**Exercise directions:** Print every line of the material below verbatim, changing nothing.

**Data provided:**
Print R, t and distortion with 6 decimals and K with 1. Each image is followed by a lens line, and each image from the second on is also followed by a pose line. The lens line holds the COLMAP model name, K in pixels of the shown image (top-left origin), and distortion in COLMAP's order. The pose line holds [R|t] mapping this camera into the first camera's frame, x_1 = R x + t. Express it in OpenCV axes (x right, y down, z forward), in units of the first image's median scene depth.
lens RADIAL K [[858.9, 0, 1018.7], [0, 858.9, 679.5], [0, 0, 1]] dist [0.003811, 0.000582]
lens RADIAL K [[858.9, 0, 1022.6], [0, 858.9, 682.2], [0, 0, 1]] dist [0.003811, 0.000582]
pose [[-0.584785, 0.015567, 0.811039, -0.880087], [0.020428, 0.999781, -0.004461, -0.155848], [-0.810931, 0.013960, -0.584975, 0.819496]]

**Problem solution:**
Print R, t and distortion with 6 decimals and K with 1. Each image is followed by a lens line, and each image from the second on is also followed by a pose line. The lens line holds the COLMAP model name, K in pixels of the shown image (top-left origin), and distortion in COLMAP's order. The pose line holds [R|t] mapping this camera into the first camera's frame, x_1 = R x + t. Express it in OpenCV axes (x right, y down, z forward), in units of the first image's median scene depth.
lens RADIAL K [[858.9, 0, 1018.7], [0, 858.9, 679.5], [0, 0, 1]] dist [0.003811, 0.000582]
lens RADIAL K [[858.9, 0, 1022.6], [0, 858.9, 682.2], [0, 0, 1]] dist [0.003811, 0.000582]
pose [[-0.584785, 0.015567, 0.811039, -0.880087], [0.020428, 0.999781, -0.004461, -0.155848], [-0.810931, 0.013960, -0.584975, 0.819496]]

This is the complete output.